■ **Task requirements**:
The data below is to be written out exactly, with no pictures.

■ **Material supplied**:
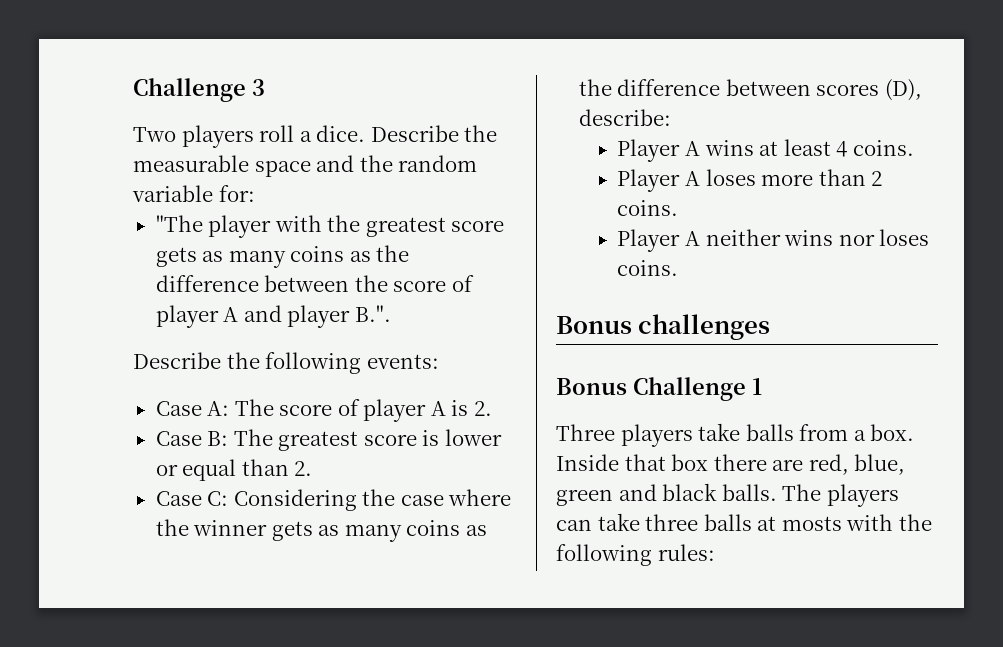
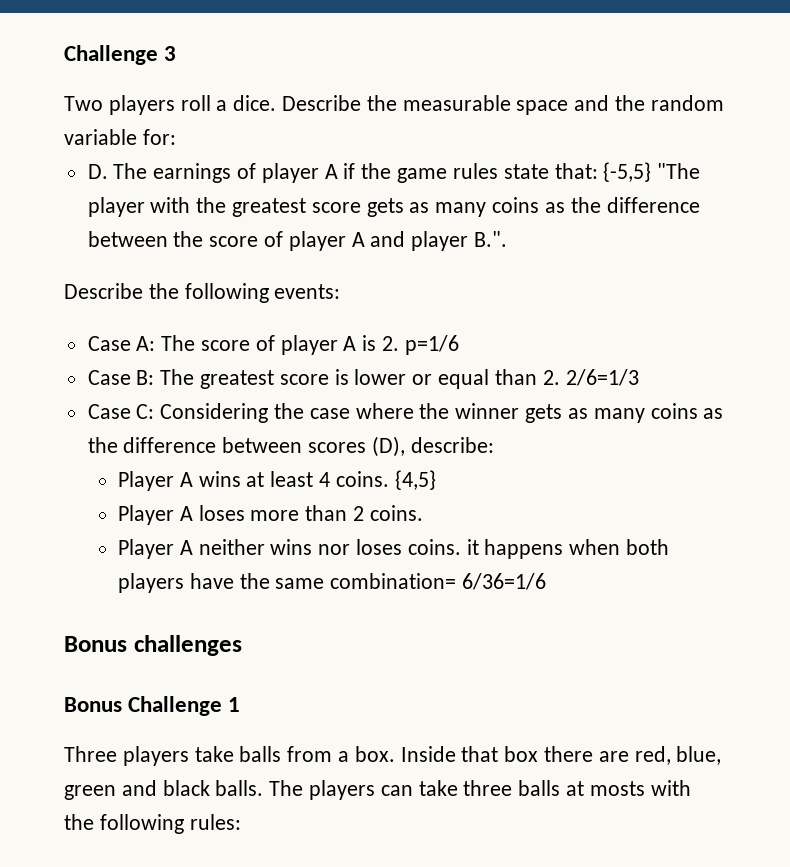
(255, 193) none -> [87,162,652,183] D. The earnings of player A if the game rules state that: {-5,5}
(492, 408) none -> [404,335,459,355] p=1/6
(313, 468) none -> [565,369,639,386] 2/6=1/3
(914, 148) none -> [394,470,436,490] {4,5}
(679, 268) none -> [466,539,669,559] [117,573,546,593] it happens when both players have the same combination= 6/36=1/6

■ **Result of this exercise**:
(255, 193) none -> [87,162,652,183] D. The earnings of player A if the game rules state that: {-5,5}
(492, 408) none -> [404,335,459,355] p=1/6
(313, 468) none -> [565,369,639,386] 2/6=1/3
(914, 148) none -> [394,470,436,490] {4,5}
(679, 268) none -> [466,539,669,559] [117,573,546,593] it happens when both players have the same combination= 6/36=1/6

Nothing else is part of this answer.